Word for word, reproduce the listing that follows, excluding any pictures it contains.

■ **DATASET SECTION**

··········

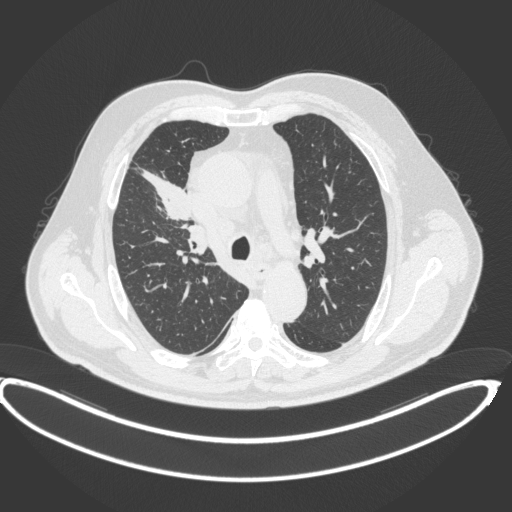
Chest CT, one axial slice. Slice 280 of 395 in the series (ordered by position). Reconstruction kernel B31f. 120 kVp. Lung window (W 1500 / L -600 HU). 1 mm slice thickness. 512 × 512 image matrix, field of view 448 × 448 mm. Patient: male, 62 years. Case-level facts recorded for this patient, not image findings: clinical TNM (as recorded): T1c N3 M1c.
Annotated regions visible in this slice (bounding box drawn by a radiologist):
- lung tumour (recorded histology: adenocarcinoma): bounding box [x1, y1, x2, y2] px = [137, 168, 193, 223]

··········

■ **WRITTEN SOLUTION**
Chest CT, one axial slice. Slice 280 of 395 in the series (ordered by position). Reconstruction kernel B31f. 120 kVp. Lung window (W 1500 / L -600 HU). 1 mm slice thickness. 512 × 512 image matrix, field of view 448 × 448 mm. Patient: male, 62 years. Case-level facts recorded for this patient, not image findings: clinical TNM (as recorded): T1c N3 M1c.
Annotated regions visible in this slice (bounding box drawn by a radiologist):
- lung tumour (recorded histology: adenocarcinoma): bounding box [x1, y1, x2, y2] px = [137, 168, 193, 223]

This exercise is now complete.